▶ [WORK TASK]: Gather from the listing below each line that includes the word "Trip", and copy it.

▶ [DATA UNDER STUDY]:
⁂

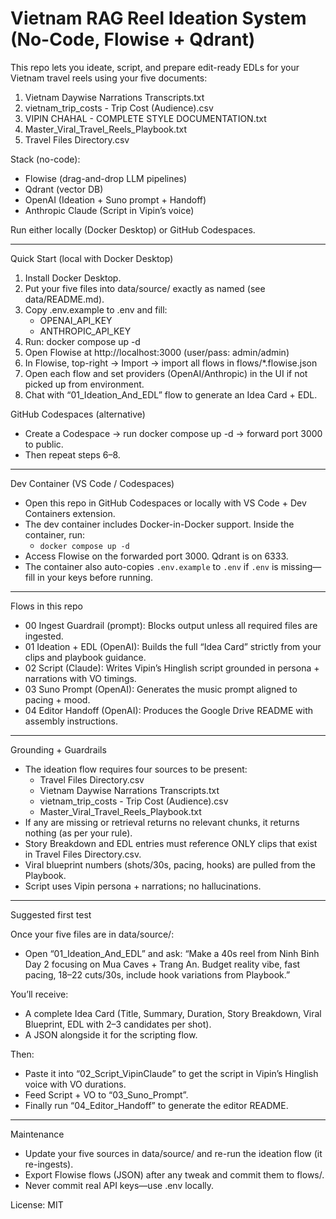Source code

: # Vietnam RAG Reel Ideation System (No-Code, Flowise + Qdrant)

This repo lets you ideate, script, and prepare edit-ready EDLs for your Vietnam travel reels using your five documents:
1) Vietnam Daywise Narrations Transcripts.txt
2) vietnam_trip_costs - Trip Cost (Audience).csv
3) VIPIN CHAHAL - COMPLETE STYLE DOCUMENTATION.txt
4) Master_Viral_Travel_Reels_Playbook.txt
5) Travel Files Directory.csv

Stack (no-code):
- Flowise (drag-and-drop LLM pipelines)
- Qdrant (vector DB)
- OpenAI (Ideation + Suno prompt + Handoff)
- Anthropic Claude (Script in Vipin’s voice)

Run either locally (Docker Desktop) or GitHub Codespaces.

--------------------------------------------------------------------------------

Quick Start (local with Docker Desktop)

1) Install Docker Desktop.
2) Put your five files into data/source/ exactly as named (see data/README.md).
3) Copy .env.example to .env and fill:
   - OPENAI_API_KEY
   - ANTHROPIC_API_KEY
4) Run:
   docker compose up -d
5) Open Flowise at http://localhost:3000 (user/pass: admin/admin)
6) In Flowise, top-right → Import → import all flows in flows/*.flowise.json
7) Open each flow and set providers (OpenAI/Anthropic) in the UI if not picked up from environment.
8) Chat with “01_Ideation_And_EDL” flow to generate an Idea Card + EDL.

GitHub Codespaces (alternative)
- Create a Codespace -> run docker compose up -d -> forward port 3000 to public.
- Then repeat steps 6–8.

--------------------------------------------------------------------------------

Dev Container (VS Code / Codespaces)

- Open this repo in GitHub Codespaces or locally with VS Code + Dev Containers extension.
- The dev container includes Docker-in-Docker support. Inside the container, run:
  - `docker compose up -d`
- Access Flowise on the forwarded port 3000. Qdrant is on 6333.
- The container also auto-copies `.env.example` to `.env` if `.env` is missing—fill in your keys before running.

--------------------------------------------------------------------------------

Flows in this repo

- 00 Ingest Guardrail (prompt): Blocks output unless all required files are ingested.
- 01 Ideation + EDL (OpenAI): Builds the full “Idea Card” strictly from your clips and playbook guidance.
- 02 Script (Claude): Writes Vipin’s Hinglish script grounded in persona + narrations with VO timings.
- 03 Suno Prompt (OpenAI): Generates the music prompt aligned to pacing + mood.
- 04 Editor Handoff (OpenAI): Produces the Google Drive README with assembly instructions.

--------------------------------------------------------------------------------

Grounding + Guardrails

- The ideation flow requires four sources to be present:
  - Travel Files Directory.csv
  - Vietnam Daywise Narrations Transcripts.txt
  - vietnam_trip_costs - Trip Cost (Audience).csv
  - Master_Viral_Travel_Reels_Playbook.txt
- If any are missing or retrieval returns no relevant chunks, it returns nothing (as per your rule).
- Story Breakdown and EDL entries must reference ONLY clips that exist in Travel Files Directory.csv.
- Viral blueprint numbers (shots/30s, pacing, hooks) are pulled from the Playbook.
- Script uses Vipin persona + narrations; no hallucinations.

--------------------------------------------------------------------------------

Suggested first test

Once your five files are in data/source/:
- Open “01_Ideation_And_EDL” and ask:
  “Make a 40s reel from Ninh Binh Day 2 focusing on Mua Caves + Trang An. Budget reality vibe, fast pacing, 18–22 cuts/30s, include hook variations from Playbook.”

You’ll receive:
- A complete Idea Card (Title, Summary, Duration, Story Breakdown, Viral Blueprint, EDL with 2–3 candidates per shot).
- A JSON alongside it for the scripting flow.

Then:
- Paste it into “02_Script_VipinClaude” to get the script in Vipin’s Hinglish voice with VO durations.
- Feed Script + VO to “03_Suno_Prompt”.
- Finally run “04_Editor_Handoff” to generate the editor README.

--------------------------------------------------------------------------------

Maintenance

- Update your five sources in data/source/ and re-run the ideation flow (it re-ingests).
- Export Flowise flows (JSON) after any tweak and commit them to flows/.
- Never commit real API keys—use .env locally.

License: MIT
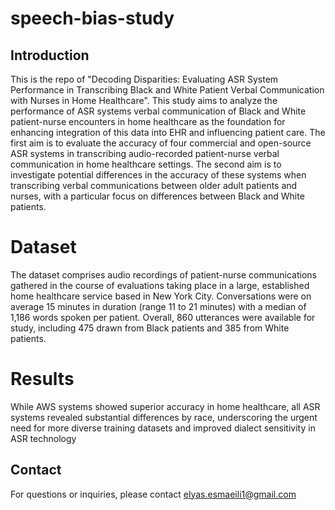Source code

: # speech-bias-study


## Introduction
This is the repo of "Decoding Disparities: Evaluating ASR System Performance in Transcribing Black and White Patient Verbal Communication with Nurses in Home Healthcare". This study aims to analyze the performance of ASR systems verbal communication of Black and White patient-nurse encounters in home healthcare as the foundation for enhancing integration of this data into EHR and influencing patient care. The first aim is to evaluate the accuracy of four commercial and open-source ASR systems in transcribing audio-recorded patient-nurse verbal communication in home healthcare settings. The second aim is to investigate potential differences in the accuracy of these systems when transcribing verbal communications between older adult patients and nurses, with a particular focus on differences between Black and White patients.

# Dataset
The dataset comprises audio recordings of patient-nurse communications gathered in the course of evaluations taking place in a large, established home healthcare service based in New York City. Conversations were on average 15 minutes in duration (range 11 to 21 minutes) with a median of 1,186 words spoken per patient. Overall, 860 utterances were available for study, including 475 drawn from Black patients and 385 from White patients. 

# Results
While AWS systems showed superior accuracy in home healthcare, all ASR systems revealed substantial differences by race, underscoring the urgent need for more diverse training datasets and improved dialect sensitivity in ASR technology

## Contact
For questions or inquiries, please contact elyas.esmaeili1@gmail.com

⁂

▶ [TASK RESULT]:
2) vietnam_trip_costs - Trip Cost (Audience).csv
  - vietnam_trip_costs - Trip Cost (Audience).csv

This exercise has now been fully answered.